In the material below, find every line containing "table" and copy that line.

----

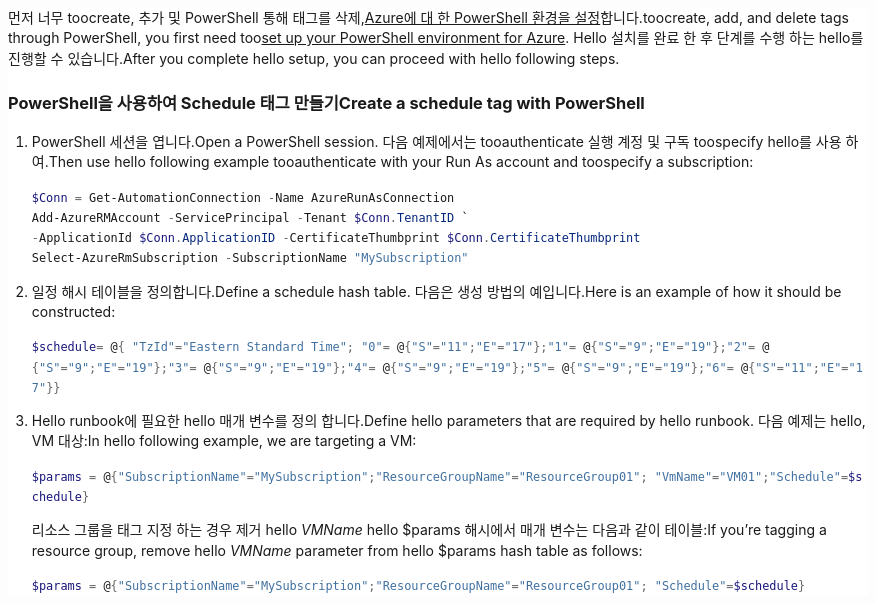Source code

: <span data-ttu-id="2b6b6-195">먼저 너무 toocreate, 추가 및 PowerShell 통해 태그를 삭제,[Azure에 대 한 PowerShell 환경을 설정](/powershell/azure/overview)합니다.</span><span class="sxs-lookup"><span data-stu-id="2b6b6-195">toocreate, add, and delete tags through PowerShell, you first need too[set up your PowerShell environment for Azure](/powershell/azure/overview).</span></span> <span data-ttu-id="2b6b6-196">Hello 설치를 완료 한 후 단계를 수행 하는 hello를 진행할 수 있습니다.</span><span class="sxs-lookup"><span data-stu-id="2b6b6-196">After you complete hello setup, you can proceed with hello following steps.</span></span>

### <a name="create-a-schedule-tag-with-powershell"></a><span data-ttu-id="2b6b6-197">PowerShell을 사용하여 Schedule 태그 만들기</span><span class="sxs-lookup"><span data-stu-id="2b6b6-197">Create a schedule tag with PowerShell</span></span>
1. <span data-ttu-id="2b6b6-198">PowerShell 세션을 엽니다.</span><span class="sxs-lookup"><span data-stu-id="2b6b6-198">Open a PowerShell session.</span></span> <span data-ttu-id="2b6b6-199">다음 예제에서는 tooauthenticate 실행 계정 및 구독 toospecify hello를 사용 하 여.</span><span class="sxs-lookup"><span data-stu-id="2b6b6-199">Then use hello following example tooauthenticate with your Run As account and toospecify a subscription:</span></span>

    ```powershell
    $Conn = Get-AutomationConnection -Name AzureRunAsConnection
    Add-AzureRMAccount -ServicePrincipal -Tenant $Conn.TenantID `
    -ApplicationId $Conn.ApplicationID -CertificateThumbprint $Conn.CertificateThumbprint
    Select-AzureRmSubscription -SubscriptionName "MySubscription"
    ```

2. <span data-ttu-id="2b6b6-200">일정 해시 테이블을 정의합니다.</span><span class="sxs-lookup"><span data-stu-id="2b6b6-200">Define a schedule hash table.</span></span> <span data-ttu-id="2b6b6-201">다음은 생성 방법의 예입니다.</span><span class="sxs-lookup"><span data-stu-id="2b6b6-201">Here is an example of how it should be constructed:</span></span>

    ```powershell
    $schedule= @{ "TzId"="Eastern Standard Time"; "0"= @{"S"="11";"E"="17"};"1"= @{"S"="9";"E"="19"};"2"= @{"S"="9";"E"="19"};"3"= @{"S"="9";"E"="19"};"4"= @{"S"="9";"E"="19"};"5"= @{"S"="9";"E"="19"};"6"= @{"S"="11";"E"="17"}}
    ```

3. <span data-ttu-id="2b6b6-202">Hello runbook에 필요한 hello 매개 변수를 정의 합니다.</span><span class="sxs-lookup"><span data-stu-id="2b6b6-202">Define hello parameters that are required by hello runbook.</span></span> <span data-ttu-id="2b6b6-203">다음 예제는 hello, VM 대상:</span><span class="sxs-lookup"><span data-stu-id="2b6b6-203">In hello following example, we are targeting a VM:</span></span>

    ```powershell
    $params = @{"SubscriptionName"="MySubscription";"ResourceGroupName"="ResourceGroup01"; "VmName"="VM01";"Schedule"=$schedule}
    ```

    <span data-ttu-id="2b6b6-204">리소스 그룹을 태그 지정 하는 경우 제거 hello *VMName* hello $params 해시에서 매개 변수는 다음과 같이 테이블:</span><span class="sxs-lookup"><span data-stu-id="2b6b6-204">If you’re tagging a resource group, remove hello *VMName* parameter from hello $params hash table as follows:</span></span>

    ```powershell
    $params = @{"SubscriptionName"="MySubscription";"ResourceGroupName"="ResourceGroup01"; "Schedule"=$schedule}
    ```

----

FINAL ANSWER:
2. <span data-ttu-id="2b6b6-200">일정 해시 테이블을 정의합니다.</span><span class="sxs-lookup"><span data-stu-id="2b6b6-200">Define a schedule hash table.</span></span> <span data-ttu-id="2b6b6-201">다음은 생성 방법의 예입니다.</span><span class="sxs-lookup"><span data-stu-id="2b6b6-201">Here is an example of how it should be constructed:</span></span>
    <span data-ttu-id="2b6b6-204">리소스 그룹을 태그 지정 하는 경우 제거 hello *VMName* hello $params 해시에서 매개 변수는 다음과 같이 테이블:</span><span class="sxs-lookup"><span data-stu-id="2b6b6-204">If you’re tagging a resource group, remove hello *VMName* parameter from hello $params hash table as follows:</span></span>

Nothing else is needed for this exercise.